Budiono Optimis Pemuda Pemudi Balikpapan Mampu Membentengi Diri Diera Digitalisasi
Balikpapan – KALTIM, Baraberita.com – Peringatan hari Sumpah Pemuda ke-95, menjadi moment yang penuh inspirasi bagi para Pemuda Pemudi di seluruh NKRI, khususnya di kota Balikpapan. Tentunya dengan selalu meneladani para pelaku sejarah, yang telah melahirkan Keputusan Kongres Pemuda Indonesia kedua, yang diselenggarakan dua hari, mulai tanggal 27 hingga 28 Oktober 1928 di Batavia (kini bernama Jakarta). Keputusan ini menegaskan cita-cita akan “tanah air Indonesia”, “bangsa Indonesia”, dan “bahasa Indonesia”. Inspirasi ini yang diteguhkan Budiono bahwa para Pemuda-Pemudi akan mampu membentengi diri diera Digitalisasi saat ini dan kedepannya.
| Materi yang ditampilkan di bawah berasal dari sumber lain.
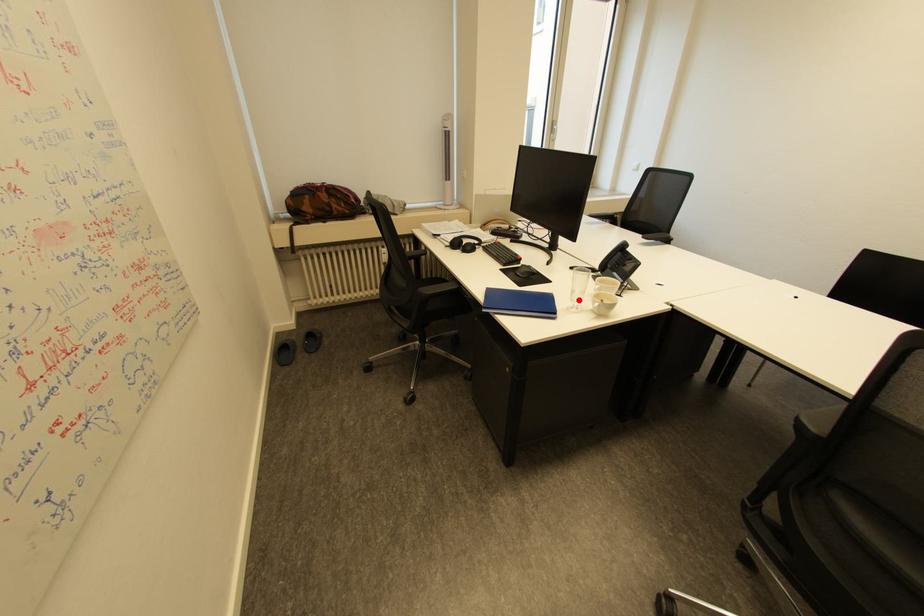
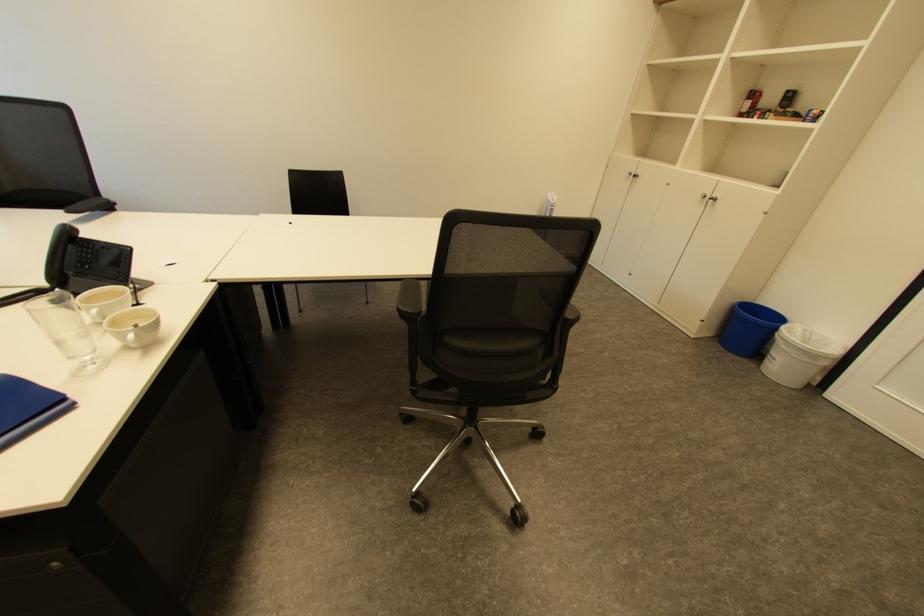
Find the pixel in the second image that matches the highlighted location in the first image.

(76, 358)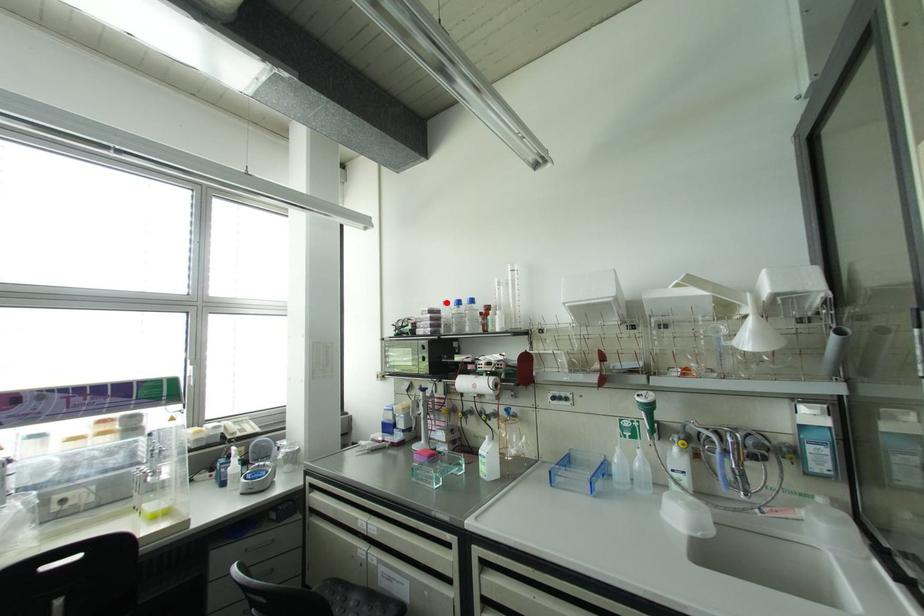
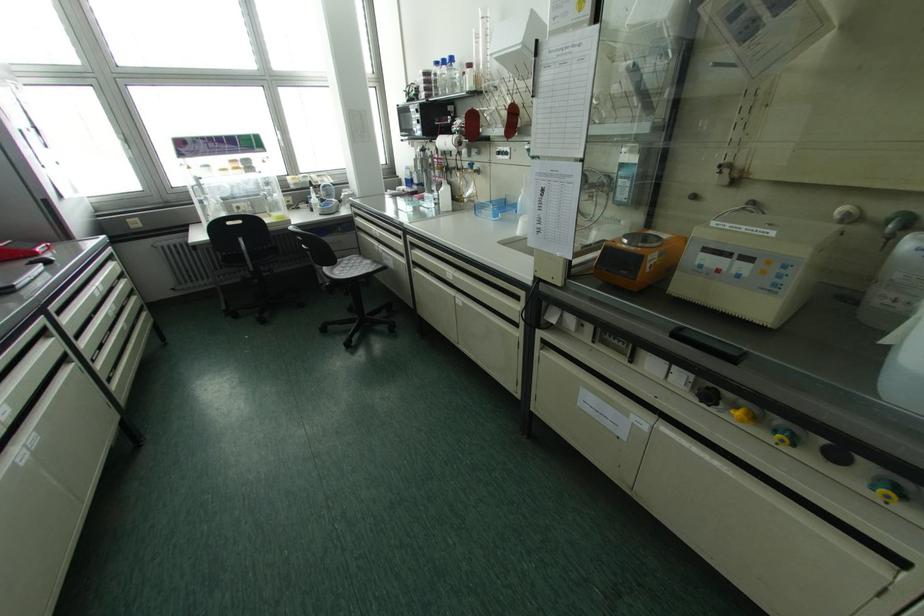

Wakil Ketua Dewan Perwakilan Rakyat Daerah (DPRD) Kota Balikpapan Budiono, mengikuti Upacara Peringatan Hari Sumpah Pemuda ke 95 tahun 2023, di halaman Balai Kota Balikpapan pada hari Sabtu 28 Oktober 2023. Upacara dipimpin Wali Kota Balikpapan H. Rahmad Mas’ud selaku Inspektur Upacara, melibatkan anak-anak muda Kota Balikpapan baik Pelajar, Mahasiswa, maupun organisasi Kepemudaan di Kota Balikpapan.
Para pemuda pemudi Kota Balikpapan dengan berbagai kostum daerah di Indonesia membacakan Pembukaan UUD 1945 dan Pembacaan Keputusan Kongres Pemuda Indonesia.
Budiono berharap pemuda pemudi Kota Balikpapan akan mampu meraih masa depan dengan baik, mampu mengatasi tantangan diera digitalisasi, dan mampu membentengi diri menjadikan manusia Indonesia yang siap bersaing di persaingan global.
“Era digitalisasi sudah menggerus moralitas, ekonomi, dan budaya kita, termasuk politik kita,” ujar Budiono yang akrab disapa Mas Bud, penuh semangat.
Budiono yang juga politikus PDIP perjuangan berharap para pemuda pemudi tetap menjalankan Tri Sakti Bung Karno berdaulat di bidang Politik, berdikari di bidang Ekonomi dan berkepribadian dalam bidang Kebudayaan.
“Pemuda kita harus bisa pedomani program Tri Sakti Bung Karno. Itu yang menjadi harapan kita, pemuda pemudi kita tantangannya luar biasa. Era global digitalisasi tentunya akan menggerus nilai kebudayaan kita” ucap Budiono.
DPRD Balikpapan bersinergi dengan Pemerintah Kota Balikpapan, telah memberikan support penguatan peran dan membentengi pemuda pemudi, dari pengaruh buruk era digitalisasi. Pemerintah Kota harus hadir untuk pemuda pemudi, dengan cara memberdayakan melalui regulasi Peraturan Daerah dan anggaran, agar pemuda lebih bisa menggali potensinya dan menjadi manusia Indonesia seutuhnya, yang siap bersaing dengan negara lain mencapai mimpi berdaulat penuh di bidang Politik, ekonomi dan kebudayaan.